§ BRIEF: Find every line in the entries that holds the string "stakeholders" and report it.

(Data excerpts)
______

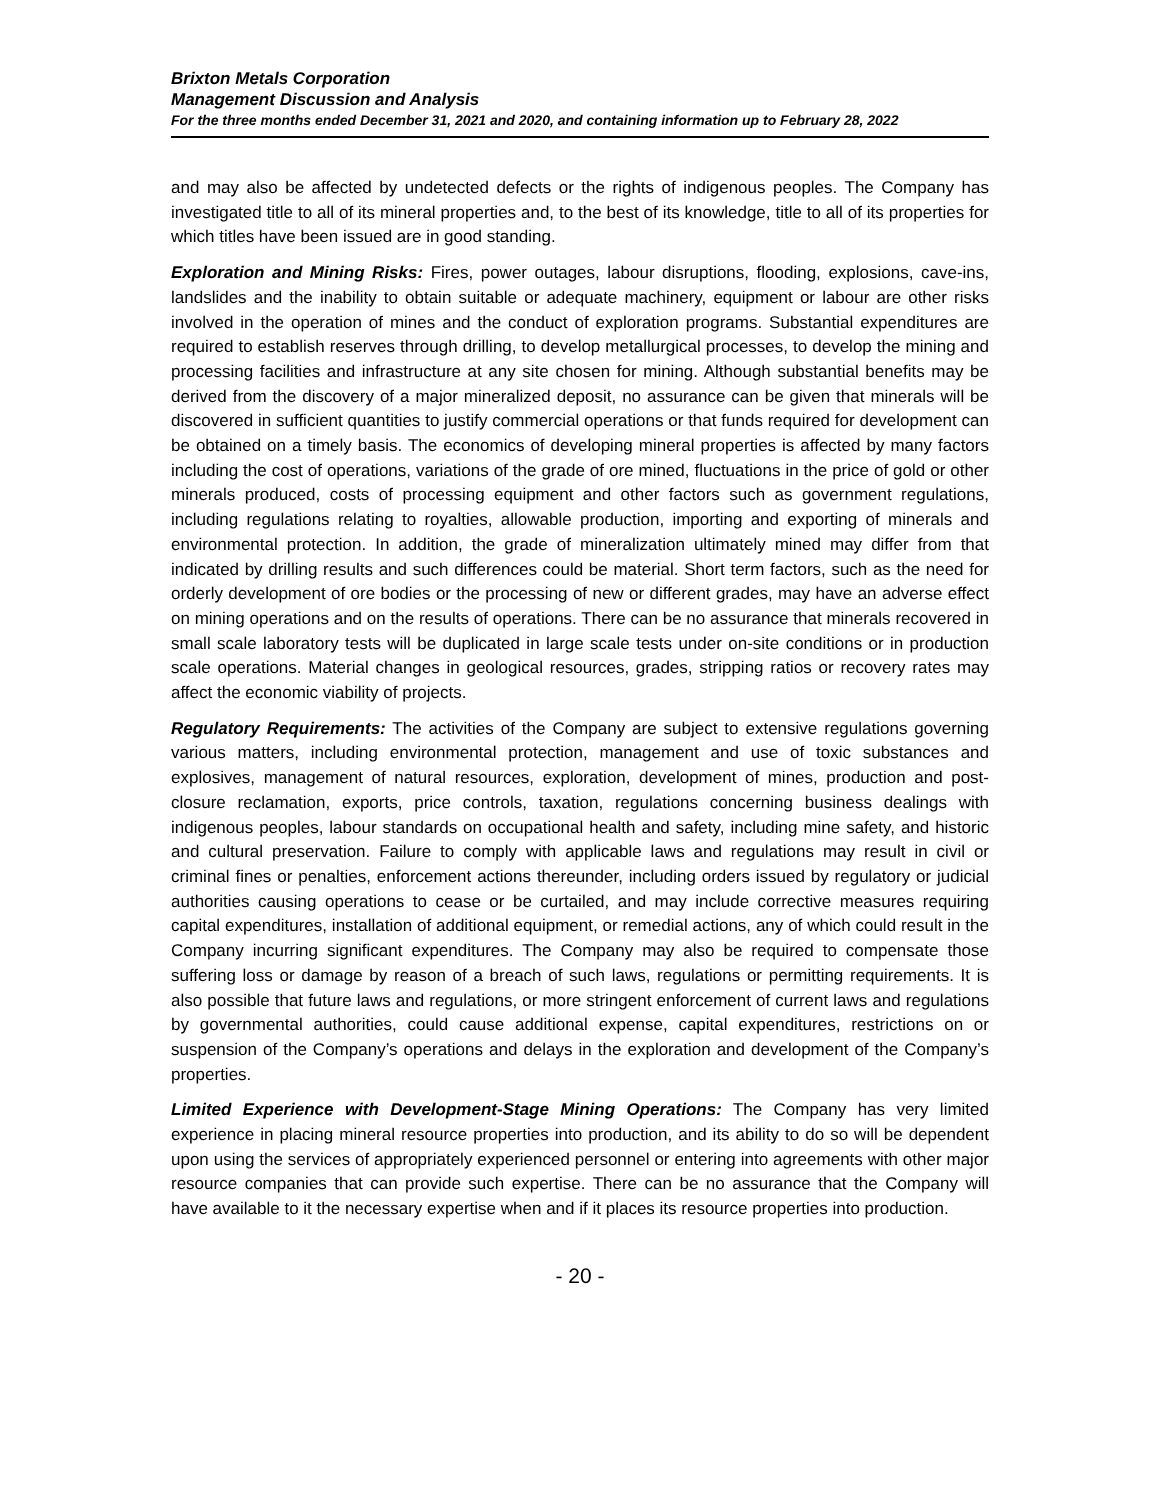Brixton Metals Corporation
Management Discussion and Analysis
For the three months ended December 31, 2021 and 2020, and containing information up to February 28, 2022
and may also be affected by undetected defects or the rights of indigenous peoples. The Company has investigated title to all of its mineral properties and, to the best of its knowledge, title to all of its properties for which titles have been issued are in good standing.
Exploration and Mining Risks: Fires, power outages, labour disruptions, flooding, explosions, cave-ins, landslides and the inability to obtain suitable or adequate machinery, equipment or labour are other risks involved in the operation of mines and the conduct of exploration programs. Substantial expenditures are required to establish reserves through drilling, to develop metallurgical processes, to develop the mining and processing facilities and infrastructure at any site chosen for mining. Although substantial benefits may be derived from the discovery of a major mineralized deposit, no assurance can be given that minerals will be discovered in sufficient quantities to justify commercial operations or that funds required for development can be obtained on a timely basis. The economics of developing mineral properties is affected by many factors including the cost of operations, variations of the grade of ore mined, fluctuations in the price of gold or other minerals produced, costs of processing equipment and other factors such as government regulations, including regulations relating to royalties, allowable production, importing and exporting of minerals and environmental protection. In addition, the grade of mineralization ultimately mined may differ from that indicated by drilling results and such differences could be material. Short term factors, such as the need for orderly development of ore bodies or the processing of new or different grades, may have an adverse effect on mining operations and on the results of operations. There can be no assurance that minerals recovered in small scale laboratory tests will be duplicated in large scale tests under on-site conditions or in production scale operations. Material changes in geological resources, grades, stripping ratios or recovery rates may affect the economic viability of projects.
Regulatory Requirements: The activities of the Company are subject to extensive regulations governing various matters, including environmental protection, management and use of toxic substances and explosives, management of natural resources, exploration, development of mines, production and post-closure reclamation, exports, price controls, taxation, regulations concerning business dealings with indigenous peoples, labour standards on occupational health and safety, including mine safety, and historic and cultural preservation. Failure to comply with applicable laws and regulations may result in civil or criminal fines or penalties, enforcement actions thereunder, including orders issued by regulatory or judicial authorities causing operations to cease or be curtailed, and may include corrective measures requiring capital expenditures, installation of additional equipment, or remedial actions, any of which could result in the Company incurring significant expenditures. The Company may also be required to compensate those suffering loss or damage by reason of a breach of such laws, regulations or permitting requirements. It is also possible that future laws and regulations, or more stringent enforcement of current laws and regulations by governmental authorities, could cause additional expense, capital expenditures, restrictions on or suspension of the Company’s operations and delays in the exploration and development of the Company’s properties.
Limited Experience with Development-Stage Mining Operations: The Company has very limited experience in placing mineral resource properties into production, and its ability to do so will be dependent upon using the services of appropriately experienced personnel or entering into agreements with other major resource companies that can provide such expertise. There can be no assurance that the Company will have available to it the necessary expertise when and if it places its resource properties into production.
- 20 -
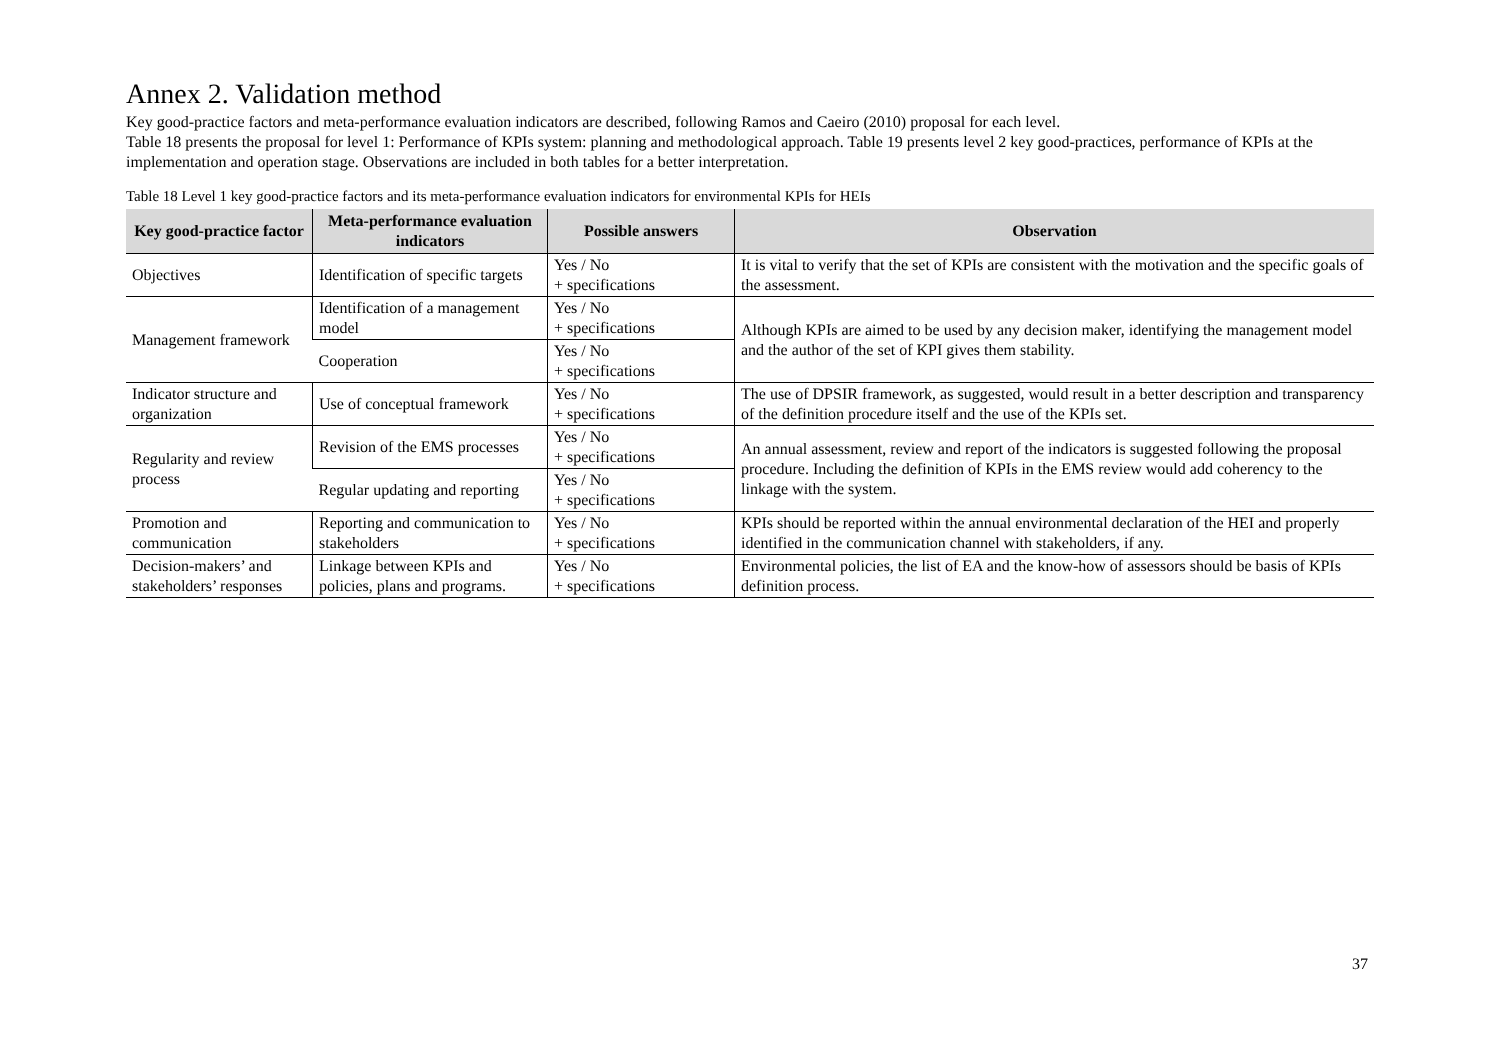Annex 2. Validation method
Key good-practice factors and meta-performance evaluation indicators are described, following Ramos and Caeiro (2010) proposal for each level.
Table 18 presents the proposal for level 1: Performance of KPIs system: planning and methodological approach. Table 19 presents level 2 key good-practices, performance of KPIs at the implementation and operation stage. Observations are included in both tables for a better interpretation.
Table 18 Level 1 key good-practice factors and its meta-performance evaluation indicators for environmental KPIs for HEIs
| Key good-practice factor | Meta-performance evaluation indicators | Possible answers | Observation |
| --- | --- | --- | --- |
| Objectives | Identification of specific targets | Yes / No + specifications | It is vital to verify that the set of KPIs are consistent with the motivation and the specific goals of the assessment. |
| Management framework | Identification of a management model | Yes / No + specifications | Although KPIs are aimed to be used by any decision maker, identifying the management model and the author of the set of KPI gives them stability. |
| | Cooperation | Yes / No + specifications | |
| Indicator structure and organization | Use of conceptual framework | Yes / No + specifications | The use of DPSIR framework, as suggested, would result in a better description and transparency of the definition procedure itself and the use of the KPIs set. |
| Regularity and review process | Revision of the EMS processes | Yes / No + specifications | An annual assessment, review and report of the indicators is suggested following the proposal procedure. Including the definition of KPIs in the EMS review would add coherency to the linkage with the system. |
| | Regular updating and reporting | Yes / No + specifications | |
| Promotion and communication | Reporting and communication to stakeholders | Yes / No + specifications | KPIs should be reported within the annual environmental declaration of the HEI and properly identified in the communication channel with stakeholders, if any. |
| Decision-makers’ and stakeholders’ responses | Linkage between KPIs and policies, plans and programs. | Yes / No + specifications | Environmental policies, the list of EA and the know-how of assessors should be basis of KPIs definition process. |
37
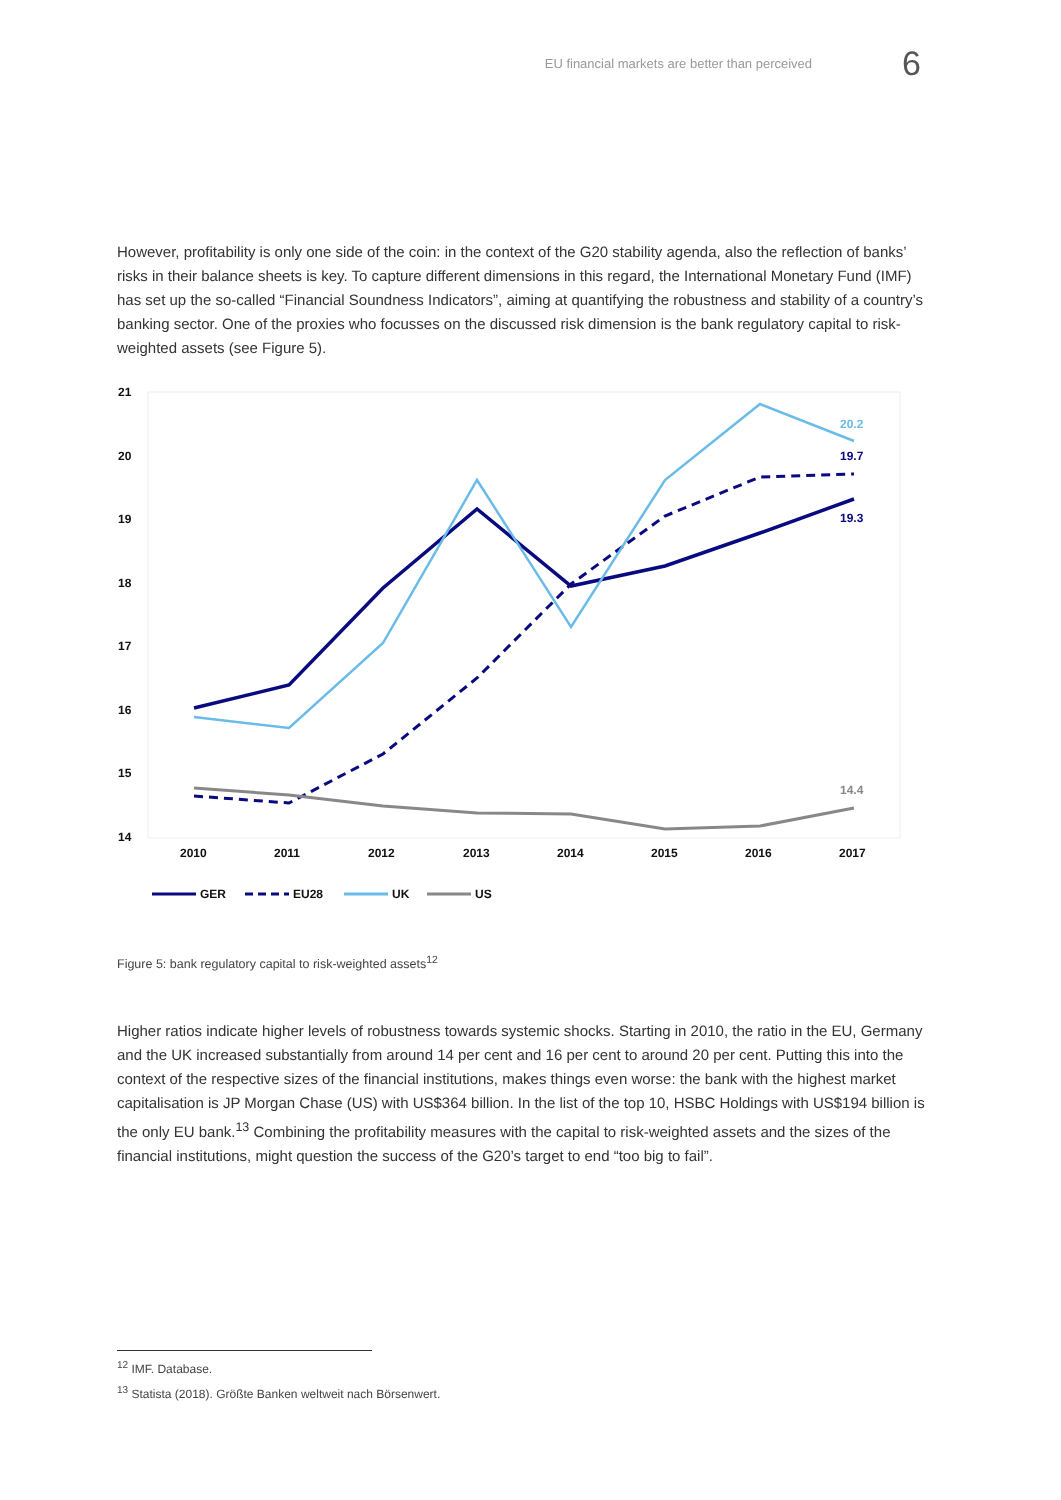EU financial markets are better than perceived 6
However, profitability is only one side of the coin: in the context of the G20 stability agenda, also the reflection of banks’ risks in their balance sheets is key. To capture different dimensions in this regard, the International Monetary Fund (IMF) has set up the so-called “Financial Soundness Indicators”, aiming at quantifying the robustness and stability of a country’s banking sector. One of the proxies who focusses on the discussed risk dimension is the bank regulatory capital to risk-weighted assets (see Figure 5).
21
20
19
18
17
16
15
14
2010
2011
2012
2013
2014
2015
2016
2017
20.2
19.7
19.3
14.4
GER
EU28
UK
US
Figure 5: bank regulatory capital to risk-weighted assets<sup>12</sup>
Higher ratios indicate higher levels of robustness towards systemic shocks. Starting in 2010, the ratio in the EU, Germany and the UK increased substantially from around 14 per cent and 16 per cent to around 20 per cent. Putting this into the context of the respective sizes of the financial institutions, makes things even worse: the bank with the highest market capitalisation is JP Morgan Chase (US) with US$364 billion. In the list of the top 10, HSBC Holdings with US$194 billion is the only EU bank.<sup>13</sup> Combining the profitability measures with the capital to risk-weighted assets and the sizes of the financial institutions, might question the success of the G20’s target to end “too big to fail”.
<sup>12</sup> IMF. Database.
<sup>13</sup> Statista (2018). Größte Banken weltweit nach Börsenwert.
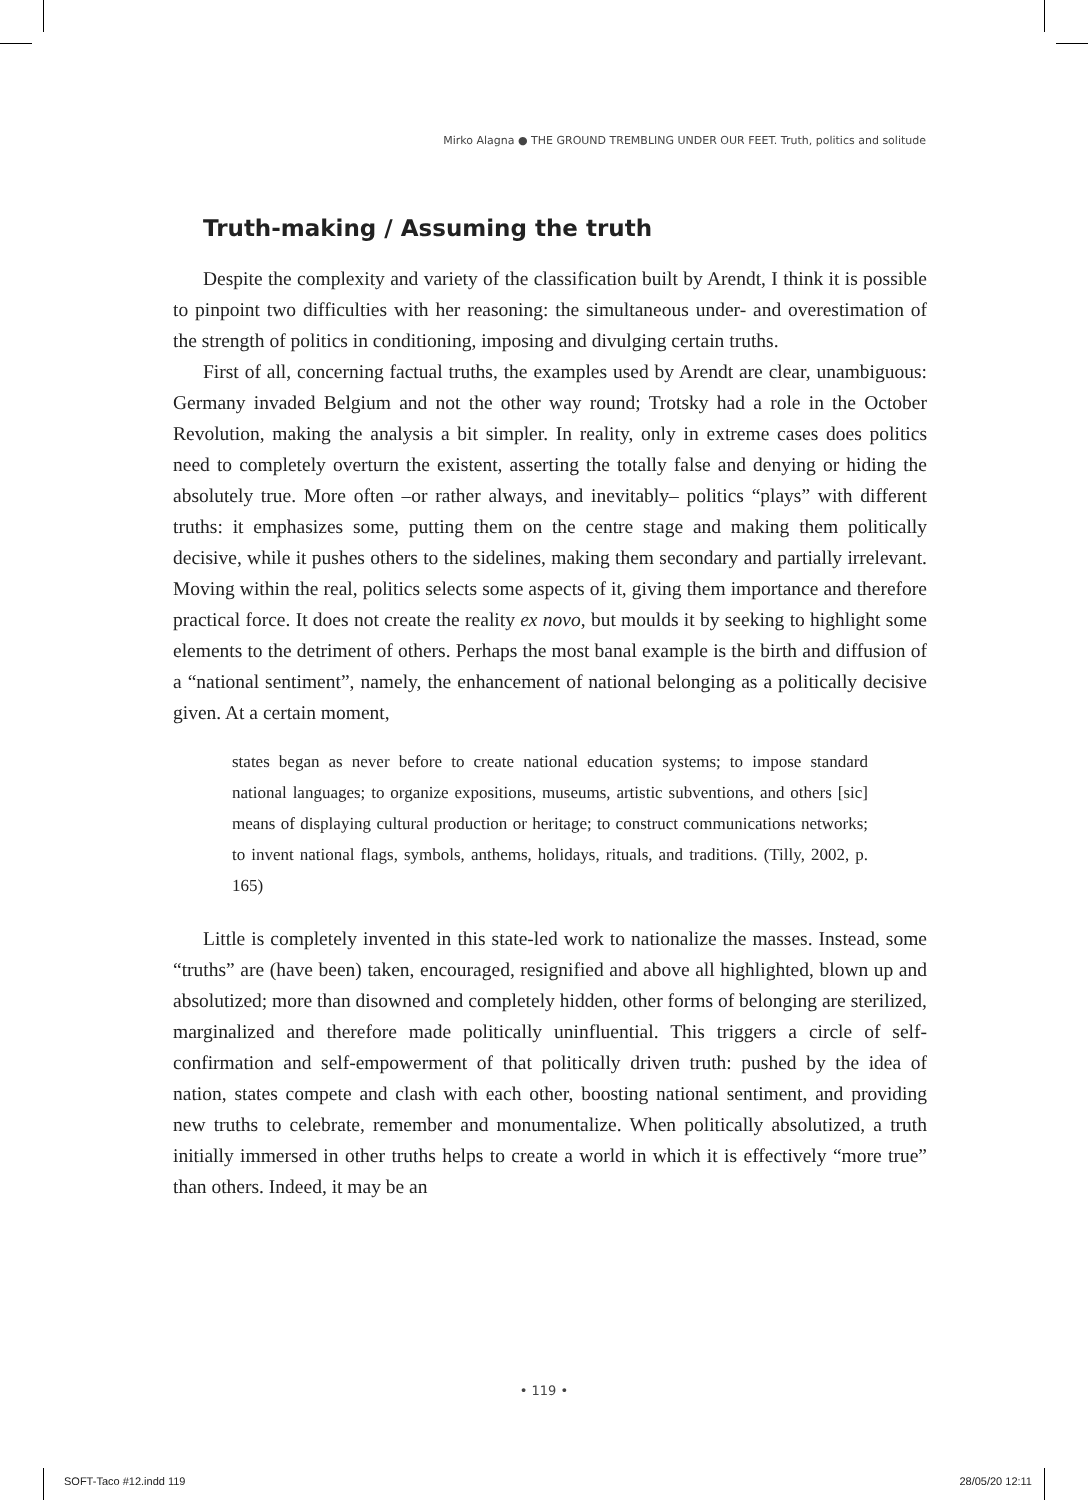Mirko Alagna ● THE GROUND TREMBLING UNDER OUR FEET. Truth, politics and solitude
Truth-making / Assuming the truth
Despite the complexity and variety of the classification built by Arendt, I think it is possible to pinpoint two difficulties with her reasoning: the simultaneous under- and overestimation of the strength of politics in conditioning, imposing and divulging certain truths.
First of all, concerning factual truths, the examples used by Arendt are clear, unambiguous: Germany invaded Belgium and not the other way round; Trotsky had a role in the October Revolution, making the analysis a bit simpler. In reality, only in extreme cases does politics need to completely overturn the existent, asserting the totally false and denying or hiding the absolutely true. More often –or rather always, and inevitably– politics “plays” with different truths: it emphasizes some, putting them on the centre stage and making them politically decisive, while it pushes others to the sidelines, making them secondary and partially irrelevant. Moving within the real, politics selects some aspects of it, giving them importance and therefore practical force. It does not create the reality ex novo, but moulds it by seeking to highlight some elements to the detriment of others. Perhaps the most banal example is the birth and diffusion of a “national sentiment”, namely, the enhancement of national belonging as a politically decisive given. At a certain moment,
states began as never before to create national education systems; to impose standard national languages; to organize expositions, museums, artistic subventions, and others [sic] means of displaying cultural production or heritage; to construct communications networks; to invent national flags, symbols, anthems, holidays, rituals, and traditions. (Tilly, 2002, p. 165)
Little is completely invented in this state-led work to nationalize the masses. Instead, some “truths” are (have been) taken, encouraged, resignified and above all highlighted, blown up and absolutized; more than disowned and completely hidden, other forms of belonging are sterilized, marginalized and therefore made politically uninfluential. This triggers a circle of self-confirmation and self-empowerment of that politically driven truth: pushed by the idea of nation, states compete and clash with each other, boosting national sentiment, and providing new truths to celebrate, remember and monumentalize. When politically absolutized, a truth initially immersed in other truths helps to create a world in which it is effectively “more true” than others. Indeed, it may be an
• 119 •
SOFT-Taco #12.indd 119 28/05/20 12:11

______

§ RESPONSE BELOW:
| Promotion and communication | Reporting and communication to stakeholders | Yes / No + specifications | KPIs should be reported within the annual environmental declaration of the HEI and properly identified in the communication channel with stakeholders, if any. |
| Decision-makers’ and stakeholders’ responses | Linkage between KPIs and policies, plans and programs. | Yes / No + specifications | Environmental policies, the list of EA and the know-how of assessors should be basis of KPIs definition process. |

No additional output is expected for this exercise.